The Bigger Picture: DICGC as a Pillar of Financial Trust
DICGC is not just a technicality buried in banking law. It is the foundational layer of trust that allows millions of ordinary Indians — farmers, salaried workers, retirees, small business owners — to park their savings in banks without losing sleep over systemic risk. Without it, every rumor about a bank’s health could trigger bank runs, as has happened historically even with institutions that were fundamentally sound.
India’s banking sector has grown enormously over the past two decades, driven by financial inclusion initiatives, digital banking, and rising incomes. But growth brings complexity, and complexity occasionally brings failure. The question is not whether any Indian bank will ever face trouble again — statistically, some will. The question is whether you, as a depositor, are positioned to weather that storm with your savings intact.
The answer, as you now know, depends almost entirely on how well you understand and apply the DICGC framework. The ₹5 lakh coverage is real, it is enforceable, and since the 2021 amendment, it is faster to access than ever before. But it only protects you if you respect its limits and structure your deposits accordingly.
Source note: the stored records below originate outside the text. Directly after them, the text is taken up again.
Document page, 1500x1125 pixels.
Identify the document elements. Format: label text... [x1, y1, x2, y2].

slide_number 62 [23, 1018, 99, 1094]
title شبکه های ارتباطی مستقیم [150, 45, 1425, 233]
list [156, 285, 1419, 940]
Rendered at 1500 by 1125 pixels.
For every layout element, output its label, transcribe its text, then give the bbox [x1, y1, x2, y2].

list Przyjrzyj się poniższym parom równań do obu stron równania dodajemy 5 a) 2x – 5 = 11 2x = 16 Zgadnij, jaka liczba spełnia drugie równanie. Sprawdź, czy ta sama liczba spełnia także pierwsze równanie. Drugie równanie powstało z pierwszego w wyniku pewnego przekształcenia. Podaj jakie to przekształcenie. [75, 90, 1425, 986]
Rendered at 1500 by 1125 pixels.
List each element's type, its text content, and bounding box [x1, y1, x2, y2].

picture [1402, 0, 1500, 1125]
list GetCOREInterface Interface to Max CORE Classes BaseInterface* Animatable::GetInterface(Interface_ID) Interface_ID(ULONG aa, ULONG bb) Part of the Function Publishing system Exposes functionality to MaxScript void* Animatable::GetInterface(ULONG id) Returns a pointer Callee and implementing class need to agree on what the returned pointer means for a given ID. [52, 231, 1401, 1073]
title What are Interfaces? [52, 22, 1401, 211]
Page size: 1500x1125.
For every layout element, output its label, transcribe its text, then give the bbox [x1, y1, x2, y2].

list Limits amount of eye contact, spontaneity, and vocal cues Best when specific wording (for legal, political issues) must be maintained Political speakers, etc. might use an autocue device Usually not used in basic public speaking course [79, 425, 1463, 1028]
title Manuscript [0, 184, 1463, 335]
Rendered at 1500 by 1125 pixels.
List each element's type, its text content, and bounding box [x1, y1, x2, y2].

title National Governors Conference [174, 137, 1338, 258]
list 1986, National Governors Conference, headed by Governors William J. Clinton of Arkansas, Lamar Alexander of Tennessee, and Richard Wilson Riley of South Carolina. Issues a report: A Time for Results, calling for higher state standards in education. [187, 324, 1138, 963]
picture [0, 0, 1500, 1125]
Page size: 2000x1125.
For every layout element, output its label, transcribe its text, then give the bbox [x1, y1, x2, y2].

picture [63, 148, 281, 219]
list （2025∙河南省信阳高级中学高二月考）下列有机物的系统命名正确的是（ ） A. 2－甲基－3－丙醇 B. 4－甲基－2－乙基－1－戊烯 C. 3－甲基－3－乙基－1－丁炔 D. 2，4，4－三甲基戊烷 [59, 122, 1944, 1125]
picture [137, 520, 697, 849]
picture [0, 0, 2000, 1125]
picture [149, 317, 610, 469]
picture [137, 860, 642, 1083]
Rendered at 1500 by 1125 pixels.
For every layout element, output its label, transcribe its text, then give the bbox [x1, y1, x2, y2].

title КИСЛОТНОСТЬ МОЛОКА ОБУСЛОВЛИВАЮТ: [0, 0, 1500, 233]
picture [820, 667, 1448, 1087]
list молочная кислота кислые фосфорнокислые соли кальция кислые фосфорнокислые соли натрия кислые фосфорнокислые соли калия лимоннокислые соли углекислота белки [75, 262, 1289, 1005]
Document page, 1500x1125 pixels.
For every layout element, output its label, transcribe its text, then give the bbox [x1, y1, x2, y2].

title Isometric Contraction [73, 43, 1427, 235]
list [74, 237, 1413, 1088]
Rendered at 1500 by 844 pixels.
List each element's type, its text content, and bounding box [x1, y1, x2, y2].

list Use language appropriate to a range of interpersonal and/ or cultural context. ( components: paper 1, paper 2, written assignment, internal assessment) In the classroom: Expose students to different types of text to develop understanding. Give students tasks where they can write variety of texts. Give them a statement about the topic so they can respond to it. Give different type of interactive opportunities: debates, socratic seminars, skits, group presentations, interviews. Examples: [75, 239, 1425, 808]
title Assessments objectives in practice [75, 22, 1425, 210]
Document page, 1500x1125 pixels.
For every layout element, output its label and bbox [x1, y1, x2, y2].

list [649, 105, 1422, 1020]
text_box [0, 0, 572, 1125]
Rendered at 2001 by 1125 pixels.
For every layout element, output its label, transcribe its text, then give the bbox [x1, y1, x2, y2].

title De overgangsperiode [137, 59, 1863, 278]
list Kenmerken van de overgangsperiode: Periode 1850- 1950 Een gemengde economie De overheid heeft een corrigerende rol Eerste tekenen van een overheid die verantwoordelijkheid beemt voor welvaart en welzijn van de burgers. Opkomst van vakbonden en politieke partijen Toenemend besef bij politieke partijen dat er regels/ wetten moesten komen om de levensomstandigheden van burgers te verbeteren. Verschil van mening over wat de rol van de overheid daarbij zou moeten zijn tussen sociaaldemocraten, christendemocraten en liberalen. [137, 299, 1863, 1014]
India’s financial regulators have built a reasonably robust safety net. Your job is to make sure you are standing inside it — not outside it because of ignorance or inattention.
This article is written for informational purposes and reflects publicly available information about DICGC and Indian banking regulations as of April 2026. For personalized financial advice, consult a SEBI-registered financial advisor or a certified financial planner.